▶ **Job**
Put everything from the top of the material down to and including the line with "just the Canal over the way again. I won’t" into a JSON list of strings, one string per line, skipping any blank lines.

▶ **Source records**

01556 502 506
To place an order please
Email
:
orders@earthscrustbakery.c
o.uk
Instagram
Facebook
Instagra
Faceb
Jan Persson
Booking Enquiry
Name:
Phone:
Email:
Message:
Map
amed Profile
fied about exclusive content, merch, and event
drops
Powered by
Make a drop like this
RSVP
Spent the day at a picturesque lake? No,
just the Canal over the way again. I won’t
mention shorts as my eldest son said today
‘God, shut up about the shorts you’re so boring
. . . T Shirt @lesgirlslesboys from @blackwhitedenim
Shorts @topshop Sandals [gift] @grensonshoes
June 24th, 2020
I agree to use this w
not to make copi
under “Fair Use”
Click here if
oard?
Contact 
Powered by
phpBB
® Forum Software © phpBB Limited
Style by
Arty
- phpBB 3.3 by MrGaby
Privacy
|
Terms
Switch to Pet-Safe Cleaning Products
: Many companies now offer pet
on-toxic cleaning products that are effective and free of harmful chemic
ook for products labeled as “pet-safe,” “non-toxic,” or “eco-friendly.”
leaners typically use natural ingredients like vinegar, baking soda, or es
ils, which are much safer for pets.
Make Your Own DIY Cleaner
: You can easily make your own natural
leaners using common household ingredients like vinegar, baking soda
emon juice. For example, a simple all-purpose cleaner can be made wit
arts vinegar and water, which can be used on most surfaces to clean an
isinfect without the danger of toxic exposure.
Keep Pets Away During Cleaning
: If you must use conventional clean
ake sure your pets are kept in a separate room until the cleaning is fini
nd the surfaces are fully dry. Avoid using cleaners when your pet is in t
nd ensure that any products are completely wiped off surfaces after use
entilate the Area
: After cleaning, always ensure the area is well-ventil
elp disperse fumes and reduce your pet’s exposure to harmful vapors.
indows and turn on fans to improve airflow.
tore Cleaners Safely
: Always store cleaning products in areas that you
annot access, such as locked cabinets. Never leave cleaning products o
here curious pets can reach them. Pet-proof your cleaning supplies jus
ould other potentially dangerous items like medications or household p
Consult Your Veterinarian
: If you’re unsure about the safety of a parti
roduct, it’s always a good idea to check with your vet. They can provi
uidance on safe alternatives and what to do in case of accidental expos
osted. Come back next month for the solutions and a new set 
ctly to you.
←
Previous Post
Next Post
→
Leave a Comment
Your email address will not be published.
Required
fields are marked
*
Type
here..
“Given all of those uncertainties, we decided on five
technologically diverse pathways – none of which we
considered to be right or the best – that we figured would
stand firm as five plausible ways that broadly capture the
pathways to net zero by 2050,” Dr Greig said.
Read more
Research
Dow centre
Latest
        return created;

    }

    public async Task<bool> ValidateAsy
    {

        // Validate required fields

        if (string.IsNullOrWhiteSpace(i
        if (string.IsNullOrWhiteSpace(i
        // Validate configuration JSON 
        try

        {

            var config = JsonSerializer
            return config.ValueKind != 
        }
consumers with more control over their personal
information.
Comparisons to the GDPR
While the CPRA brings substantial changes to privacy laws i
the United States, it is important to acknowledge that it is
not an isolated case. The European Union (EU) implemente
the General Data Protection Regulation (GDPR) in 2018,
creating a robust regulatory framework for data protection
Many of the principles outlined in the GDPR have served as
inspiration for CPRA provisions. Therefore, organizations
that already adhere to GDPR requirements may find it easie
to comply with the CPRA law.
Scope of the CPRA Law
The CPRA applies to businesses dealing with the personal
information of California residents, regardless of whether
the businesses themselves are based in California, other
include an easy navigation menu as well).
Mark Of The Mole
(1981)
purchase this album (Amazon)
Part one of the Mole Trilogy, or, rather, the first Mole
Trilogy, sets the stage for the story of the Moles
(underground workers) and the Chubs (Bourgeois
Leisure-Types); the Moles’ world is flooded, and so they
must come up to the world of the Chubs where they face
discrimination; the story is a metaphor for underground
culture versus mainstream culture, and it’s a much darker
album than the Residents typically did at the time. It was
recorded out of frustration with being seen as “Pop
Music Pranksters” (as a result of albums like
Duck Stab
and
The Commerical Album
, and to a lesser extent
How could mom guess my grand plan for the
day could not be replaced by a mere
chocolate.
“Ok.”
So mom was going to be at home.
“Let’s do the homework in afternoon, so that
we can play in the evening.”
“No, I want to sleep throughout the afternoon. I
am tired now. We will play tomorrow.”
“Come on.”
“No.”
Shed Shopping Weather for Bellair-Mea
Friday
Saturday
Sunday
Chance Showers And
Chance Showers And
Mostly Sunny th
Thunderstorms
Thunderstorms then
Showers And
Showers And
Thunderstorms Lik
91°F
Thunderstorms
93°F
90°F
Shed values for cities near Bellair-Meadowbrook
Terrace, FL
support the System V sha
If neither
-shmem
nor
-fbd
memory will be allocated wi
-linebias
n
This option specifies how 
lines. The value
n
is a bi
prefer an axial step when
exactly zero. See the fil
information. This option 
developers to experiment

▶ **Response to the task**
[
  "01556 502 506",
  "To place an order please",
  "Email",
  ":",
  "orders@earthscrustbakery.c",
  "o.uk",
  "Instagram",
  "Facebook",
  "Instagra",
  "Faceb",
  "Jan Persson",
  "Booking Enquiry",
  "Name:",
  "Phone:",
  "Email:",
  "Message:",
  "Map",
  "amed Profile",
  "fied about exclusive content, merch, and event",
  "drops",
  "Powered by",
  "Make a drop like this",
  "RSVP",
  "Spent the day at a picturesque lake? No,",
  "just the Canal over the way again. I won’t"
]